(Dataset entries)
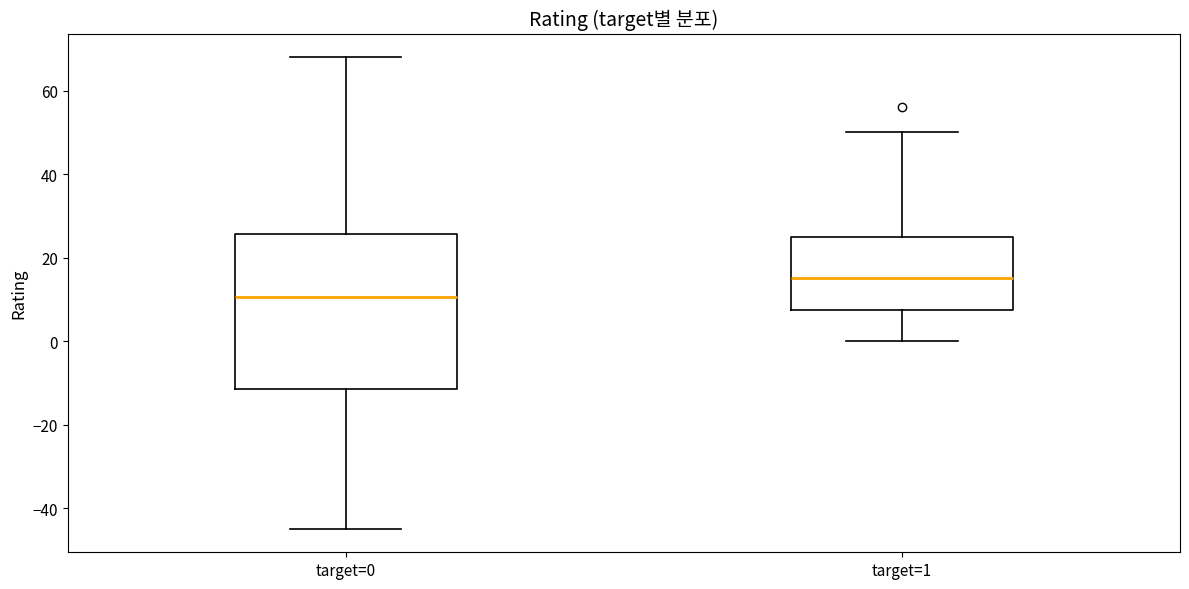

Reading left to right, read every box against the y-axis: the position of its median line, the range the box covers, and the ends of its whiskers. The values are not printed on the chart, so give them approximately, as read against the axis.

target=0: median 10, box -12 to 26, whiskers -44 to 68
target=1: median 16, box 8 to 26, whiskers 0 to 50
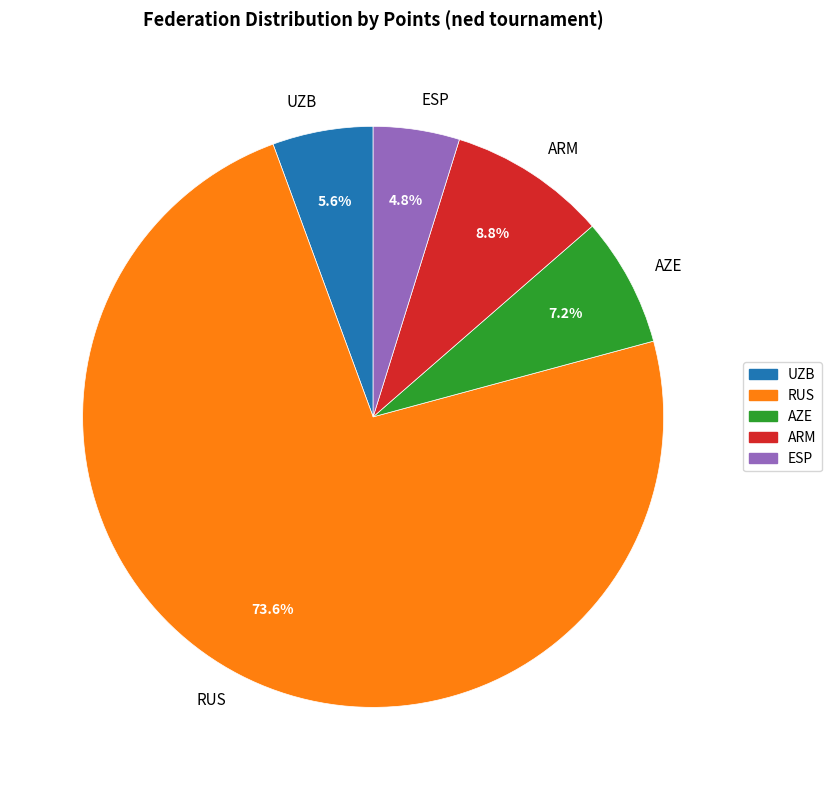

What percentage is NOT represented by RUS?

26.4%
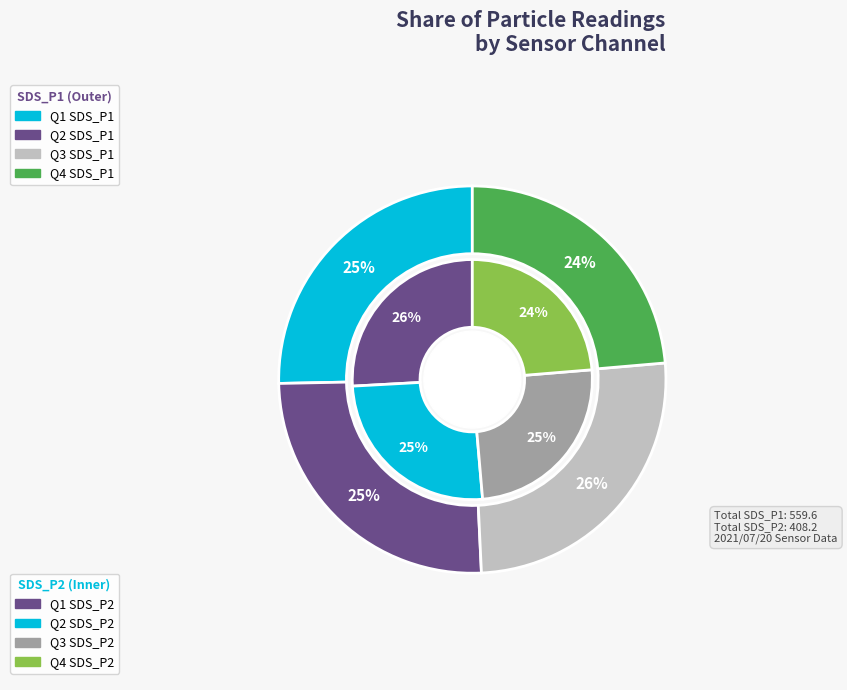

Does any single category account for the majority?

No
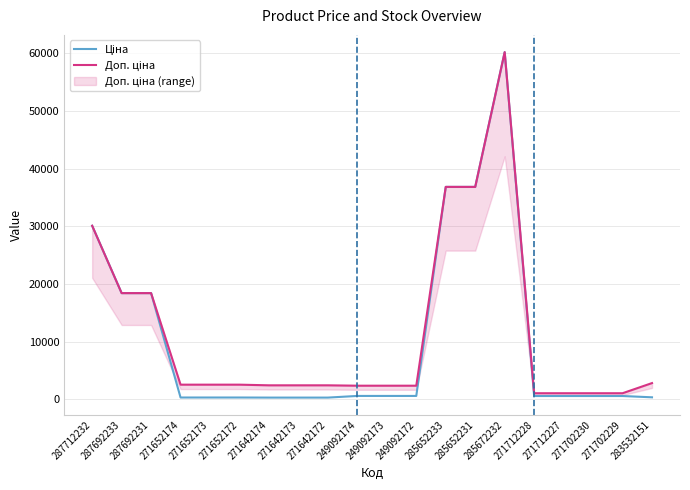

True or false: Ціна and Доп. ціна intersect in this chart.

False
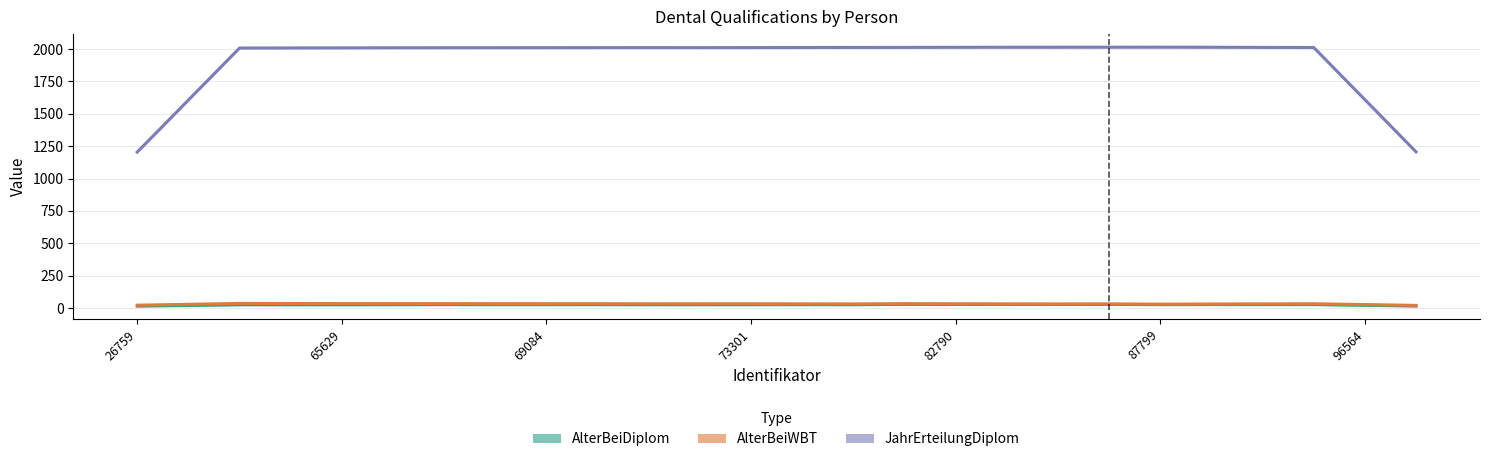

What are all the series names shown in the legend?

AlterBeiDiplom, AlterBeiWBT, JahrErteilungDiplom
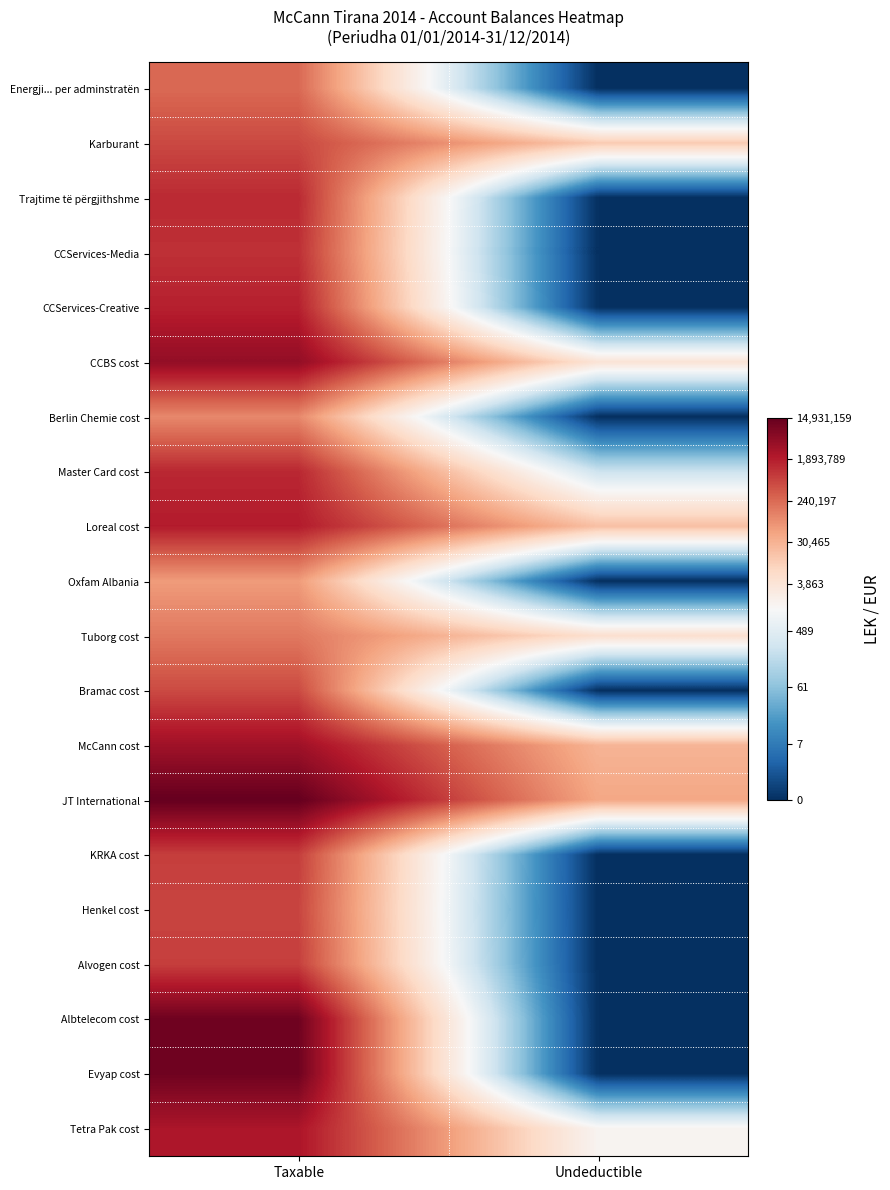

At how many categories does at least one series exceed 2?

2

• What is being asked: Pull out every line in the listing above that contains the word "series".

• Solution for this problem:
What are all the series names shown in the legend?
At how many categories does at least one series exceed 2?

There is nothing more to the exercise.